[Start of Attachment]

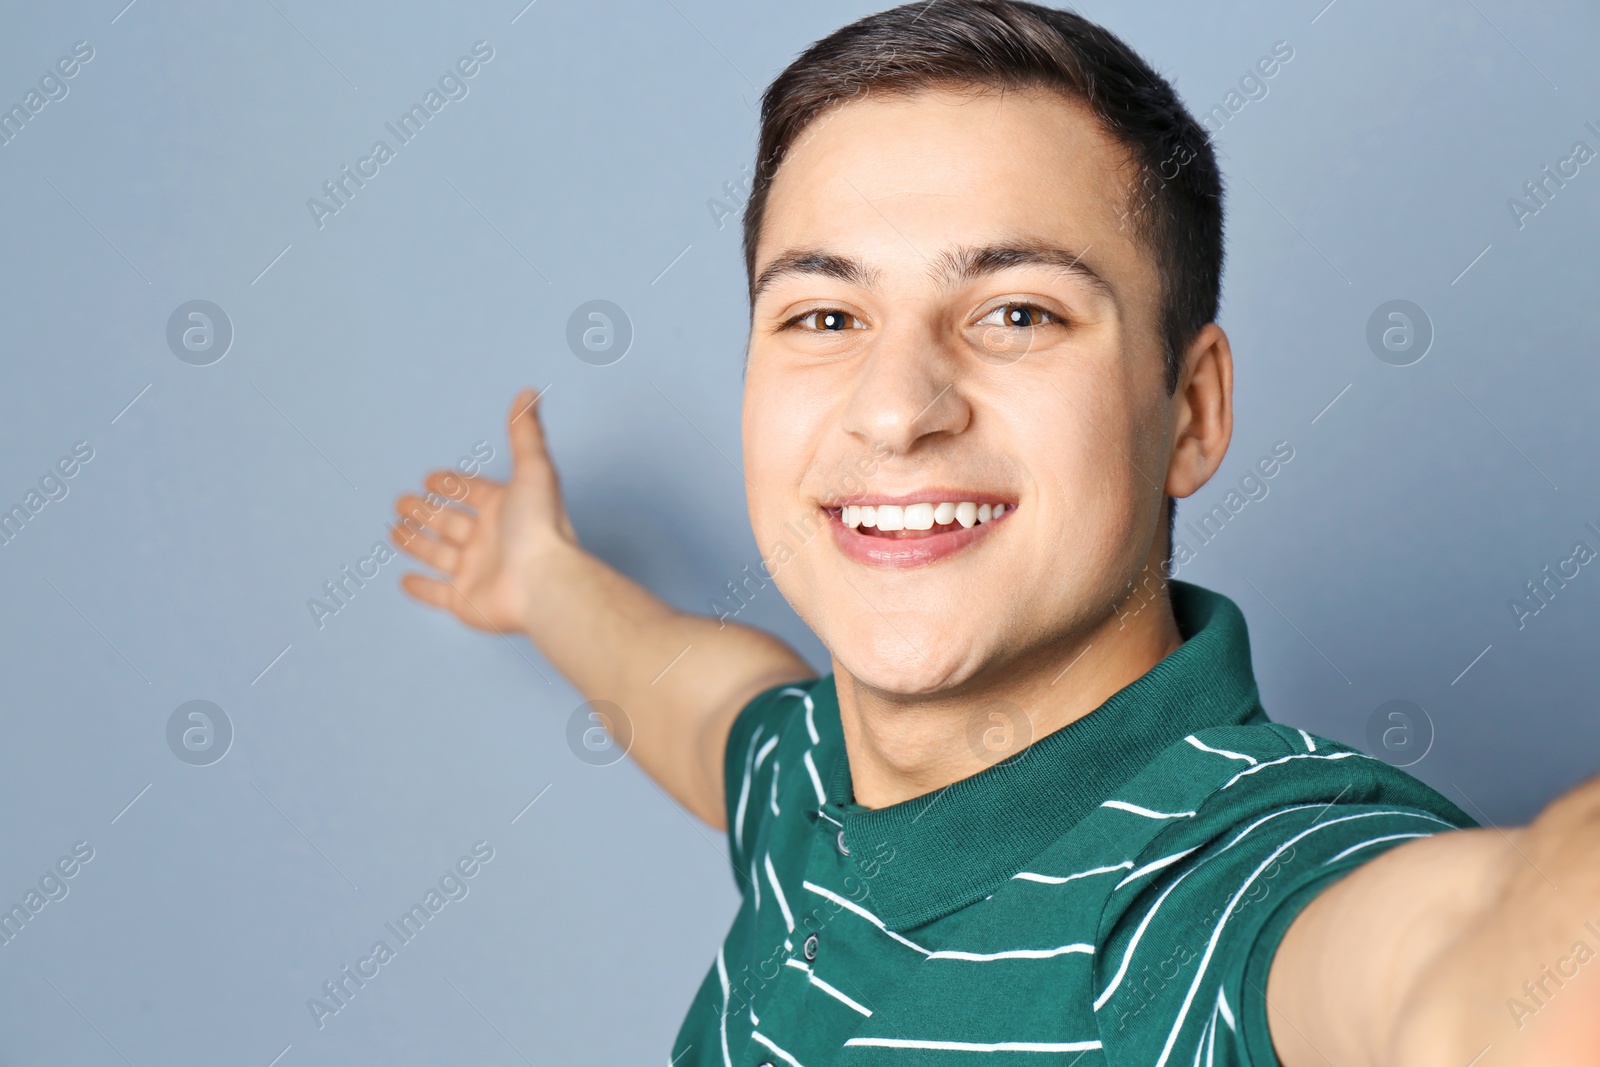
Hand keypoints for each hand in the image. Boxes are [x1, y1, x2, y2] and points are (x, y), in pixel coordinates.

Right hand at [391, 388, 574, 633]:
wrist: (543, 583)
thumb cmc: (540, 527)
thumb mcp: (533, 469)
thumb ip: (525, 433)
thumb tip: (529, 392)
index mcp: (504, 510)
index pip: (472, 493)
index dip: (451, 484)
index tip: (430, 478)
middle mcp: (490, 540)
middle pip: (450, 522)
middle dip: (425, 510)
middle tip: (401, 502)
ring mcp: (476, 572)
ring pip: (438, 554)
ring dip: (416, 543)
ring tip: (394, 531)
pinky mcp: (465, 602)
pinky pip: (437, 595)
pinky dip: (420, 589)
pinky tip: (405, 580)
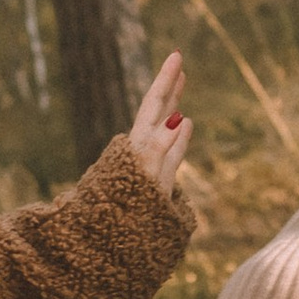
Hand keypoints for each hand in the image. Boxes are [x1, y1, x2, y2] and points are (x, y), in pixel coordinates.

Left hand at [122, 49, 191, 197]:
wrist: (111, 242)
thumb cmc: (130, 211)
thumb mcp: (148, 178)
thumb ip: (162, 150)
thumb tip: (181, 119)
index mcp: (139, 146)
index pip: (154, 105)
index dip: (165, 81)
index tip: (176, 56)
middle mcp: (143, 150)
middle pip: (157, 110)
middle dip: (168, 85)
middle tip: (178, 59)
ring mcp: (150, 164)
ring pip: (165, 127)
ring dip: (173, 105)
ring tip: (180, 84)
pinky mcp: (158, 179)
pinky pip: (172, 150)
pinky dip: (180, 135)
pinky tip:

[End of Attachment]

What you should do: Needed here is a verbatim copy of the data from the first line through the line with "index dip: (451, 484)", without pictures.

The answer:
Hand keypoints for each hand in the image. Boxes are [x1, y1, x2, y2] and points are (x, y), in pixel coordinates.

Right hand at [391, 388, 574, 633]:
wrist: (543, 583)
thumb cmc: (540, 527)
thumb mcp: (533, 469)
thumb ip: (525, 433)
thumb tip: (529, 392)
index mcp: (504, 510)
index pip: (472, 493)
index dip: (451, 484)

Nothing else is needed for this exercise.